### Problem statement
If an entry holds a picture, drop the picture but restate the entry word for word.

(The records begins)

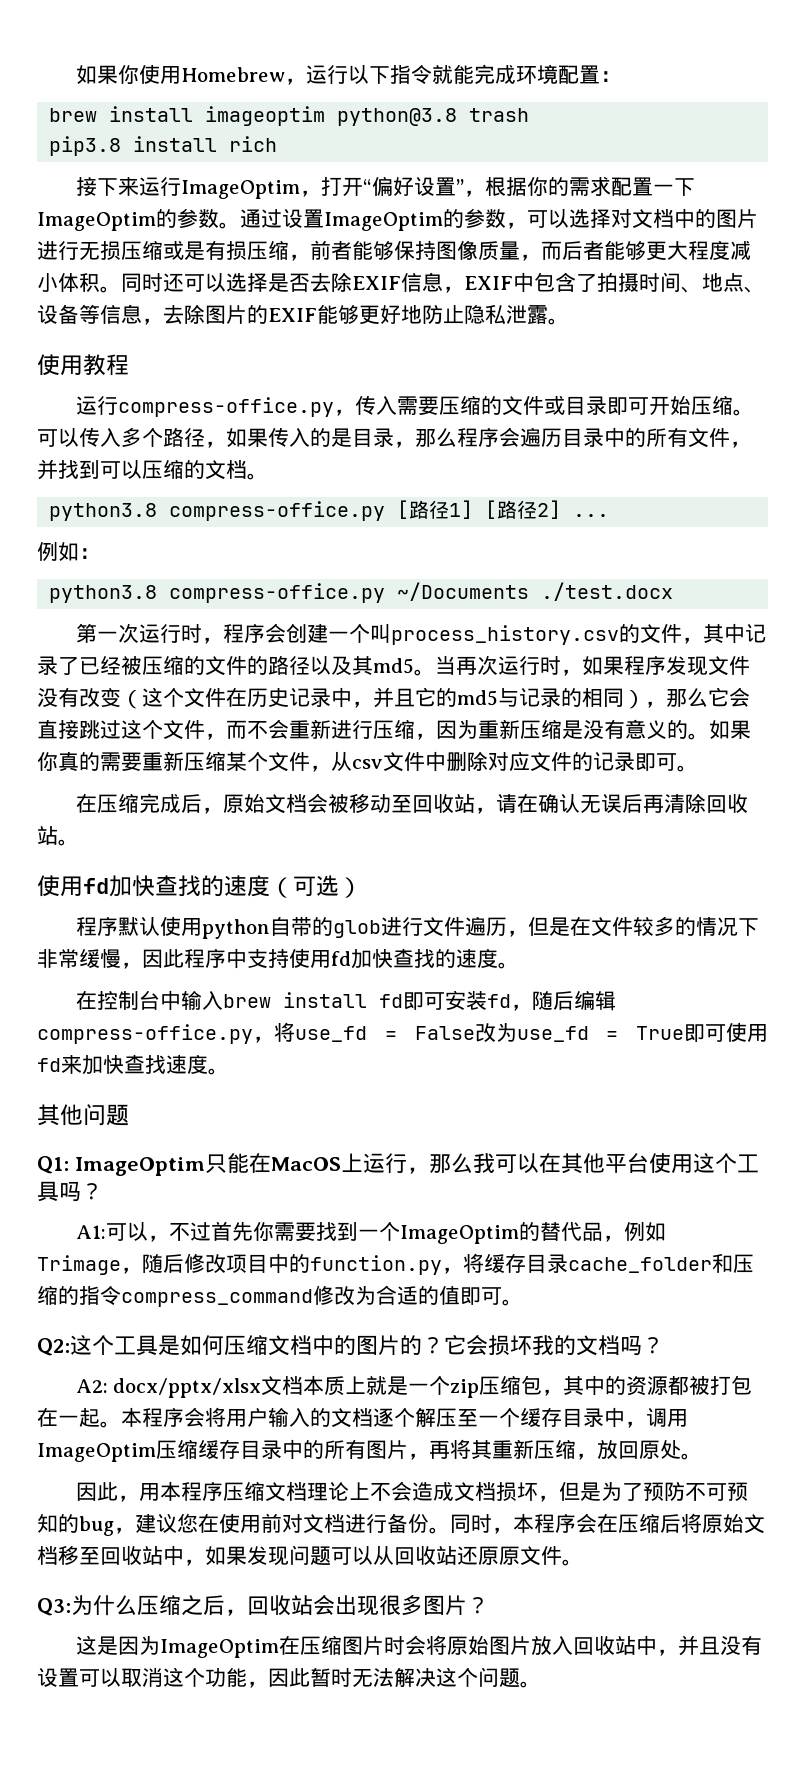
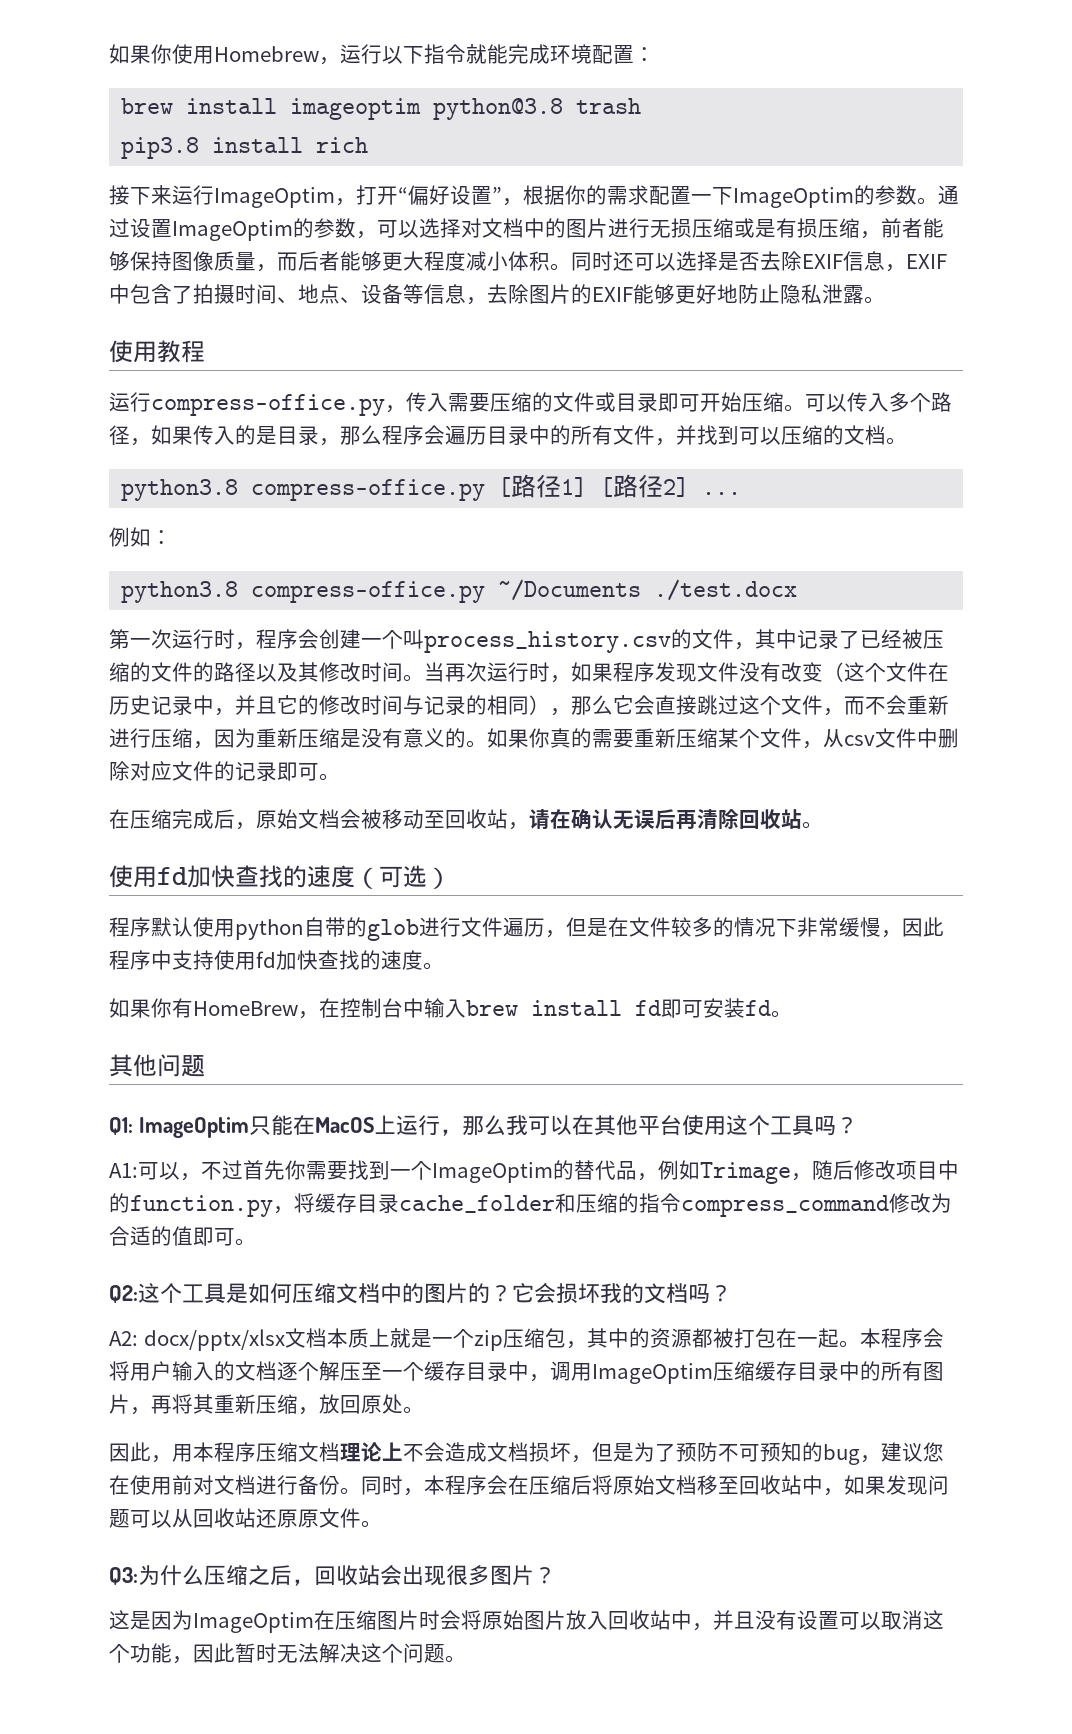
[373,658,414,674] md5 -> [319,662,403,682] 修改时间
[457,690,498,706] md5 -> [319,695,403,715] 修改时间
(519, 965) none -> [109,998,319,1019] 如果你有HomeBrew，
[510,990,616,1011] [37,1022,768,1044] [37,1054,208,1075] ，随后编辑compress-office.py，将use_fd = False改为use_fd = True即可使用fd来加快查找速度 -> (771, 1008) none

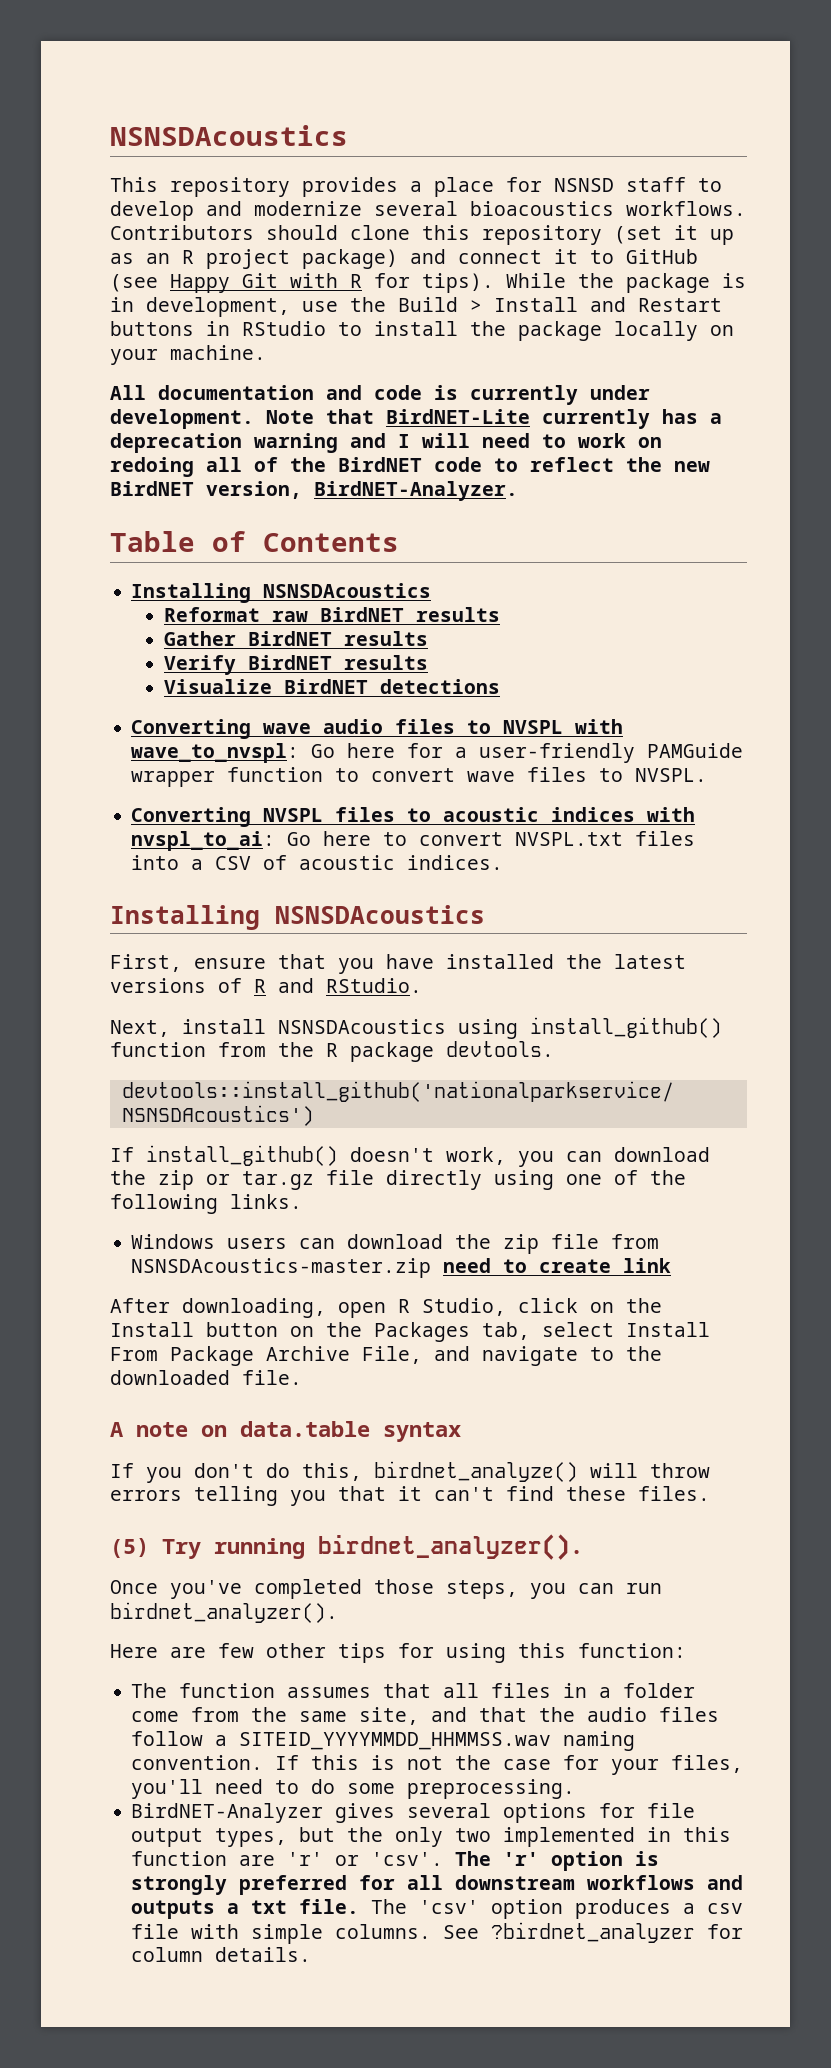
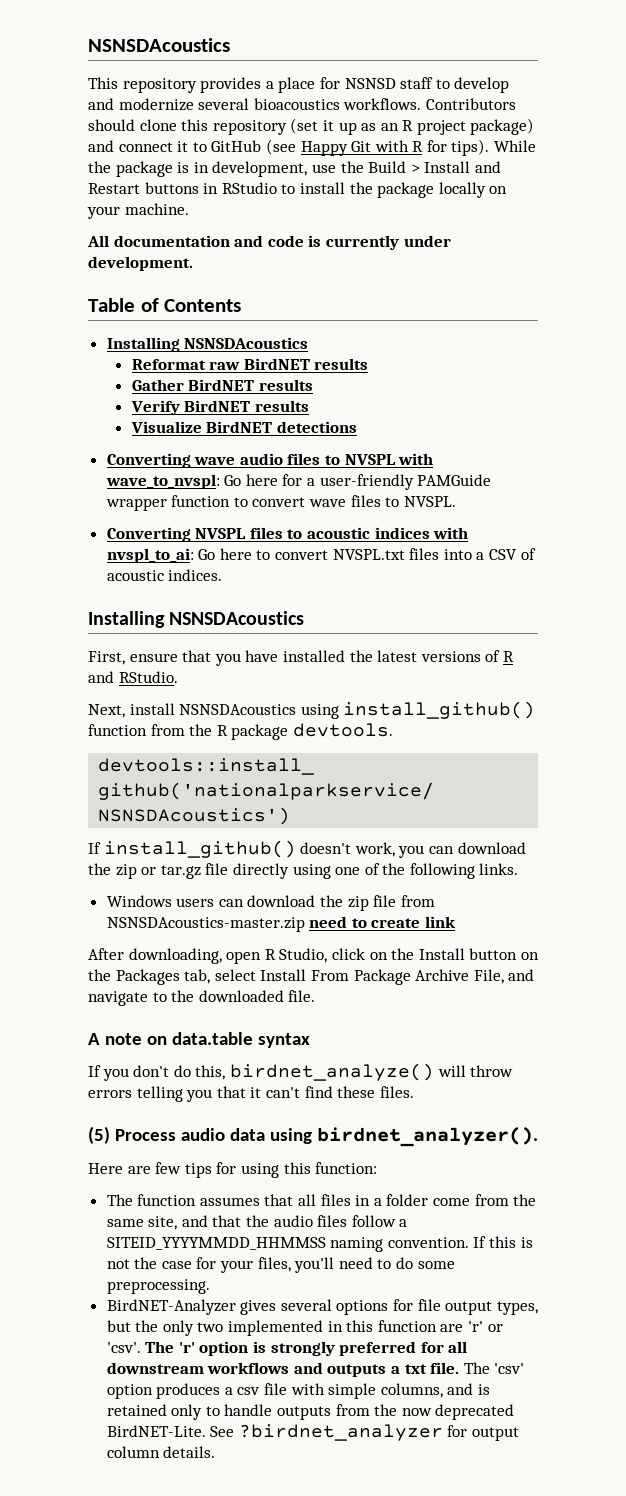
[266,409,722,429] [110,433,662,453] [110,457,710,477] [110,481,518,501] Note that BirdNET-Lite currently has a deprecation warning and I will need to work on redoing all of the BirdNET code to reflect the new BirdNET version, BirdNET-Analyzer. -> (193, 263) none
[162,1534,583,1560] [110,1579,662,1599] Try running birdnet_analyzer(). // Once you've completed those steps, you can run -> [114,1128,312,1144] Process audio data using
[266,1643,326,1658] other -> (182, 1168) none
[239,1732,552,1750] SITEID_YYYYMMDD_HHMMSS.wav -> [106,1237,326,1250] SITEID_YYYYMMDD_HHMMSS
[335,1924,432,1939] columns. -> [380,1383,491,1398] [106,1404,515,1420] [106,1425,206,1437] columns, and is retained only to handle outputs from the now deprecated BirdNET-Lite.
(744, 1931) none -> [472,1427,520,1441] output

(The records ends)

### Result of the task
[373,658,414,674] md5 -> [319,662,403,682] 修改时间
[457,690,498,706] md5 -> [319,695,403,715] 修改时间
(519, 965) none -> [109,998,319,1019] 如果你有HomeBrew，
[510,990,616,1011] [37,1022,768,1044] [37,1054,208,1075] ，随后编辑compress-office.py，将use_fd = False改为use_fd = True即可使用fd来加快查找速度 -> (771, 1008) none

[266,409,722,429] [110,433,662,453] [110,457,710,477] [110,481,518,501] Note that BirdNET-Lite currently has a deprecation warning and I will need to work on redoing all of the BirdNET code to reflect the new BirdNET version, BirdNET-Analyzer. -> (193, 263) none
[162,1534,583,1560] [110,1579,662,1599] Try running birdnet_analyzer(). // Once you've completed those steps, you can run -> [114,1128,312,1144] Process audio data using
[266,1643,326,1658] other -> (182, 1168) none
[239,1732,552,1750] SITEID_YYYYMMDD_HHMMSS.wav -> [106,1237,326,1250] SITEID_YYYYMMDD_HHMMSS
[335,1924,432,1939] columns. -> [380,1383,491,1398] [106,1404,515,1420] [106,1425,206,1437] columns, and is retained only to handle outputs from the now deprecated BirdNET-Lite.
(744, 1931) none -> [472,1427,520,1441] output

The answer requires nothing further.